Eds Albin Michel, 2O24,176 pages
Le livre de Daniel Cohen, disparu en août 2023, ne peut laisser indifférent, car il délivre le dernier message d’un des plus grands économistes français, ancien directeur de l’Ecole d’Economie de Paris. Esther Duflo, prix Nobel d’économie et professeure au Collège de France, qualifie l’ouvrage de « tableau magistral de l’économie, de la politique, des relations internationales en quelques coups de pinceau ». L’histoire dressée par l’auteur remonte aux chasseurs-cueilleurs de la préhistoire et aux laboureurs-éleveurs du Moyen âge, puis à l’émergence de la révolution industrielle et à la naissance de l’homo economicus, qui baigne dans les « eaux glacées du calcul égoïste ». Il explique après Karl Marx comment « le marché est devenu le tombeau des classes laborieuses ». Il analyse le phénomène de régénération keynésienne du capitalisme après la grande dépression puis l’après-guerre.
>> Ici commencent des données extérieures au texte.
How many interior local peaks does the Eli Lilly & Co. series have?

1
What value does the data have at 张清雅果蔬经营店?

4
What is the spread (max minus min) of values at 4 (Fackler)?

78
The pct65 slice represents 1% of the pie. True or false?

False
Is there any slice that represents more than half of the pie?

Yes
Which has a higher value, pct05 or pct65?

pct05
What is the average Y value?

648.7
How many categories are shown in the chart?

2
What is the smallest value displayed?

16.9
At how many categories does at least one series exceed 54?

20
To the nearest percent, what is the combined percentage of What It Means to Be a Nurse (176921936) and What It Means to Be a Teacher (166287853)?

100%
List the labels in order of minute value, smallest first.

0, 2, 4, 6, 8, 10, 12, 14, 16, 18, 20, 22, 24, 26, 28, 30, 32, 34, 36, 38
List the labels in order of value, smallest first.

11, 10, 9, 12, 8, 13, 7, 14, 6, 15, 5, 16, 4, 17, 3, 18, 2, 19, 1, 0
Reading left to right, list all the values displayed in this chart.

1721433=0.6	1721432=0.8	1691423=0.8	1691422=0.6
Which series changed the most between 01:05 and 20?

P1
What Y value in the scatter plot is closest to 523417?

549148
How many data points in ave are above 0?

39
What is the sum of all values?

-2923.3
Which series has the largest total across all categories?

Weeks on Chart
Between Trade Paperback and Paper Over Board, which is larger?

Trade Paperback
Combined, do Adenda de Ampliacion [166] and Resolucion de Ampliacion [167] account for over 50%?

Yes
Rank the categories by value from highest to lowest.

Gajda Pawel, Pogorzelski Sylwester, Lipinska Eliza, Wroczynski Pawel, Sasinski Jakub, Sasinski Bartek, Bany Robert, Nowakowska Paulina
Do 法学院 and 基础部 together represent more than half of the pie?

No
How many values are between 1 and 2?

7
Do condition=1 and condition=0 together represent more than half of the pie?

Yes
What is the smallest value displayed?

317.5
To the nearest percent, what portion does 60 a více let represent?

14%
Daniel Cohen critique les processus de financiarisation et de globalisation de l’économie à partir des années 1980, qui a entraîné les montées des inégalités et de l’instabilité politique dans les pays occidentaux. Il déplore « la tyrannie de la productivité » entraînée par le culte de la croissance économique et l’avènement de « l’homo numerisus », dont il redoute les effets à long terme de l’addiction des jeunes à internet, aux smartphones et aux réseaux sociaux. Il craint l’impuissance des Etats à maîtriser le réchauffement climatique. Il pense que le ralentissement de la croissance mondiale ne créent des frustrations parmi les classes moyennes et engendre différentes formes de populisme.
Manifeste-t-il un excès de pessimisme ou fait-il preuve de réalisme ? Lui-même s’interroge en conclusion de son livre : « il faut ressentir non pas seulement de la tristesse face au monde qui se délite mais de la joie pour celui qui est possible ».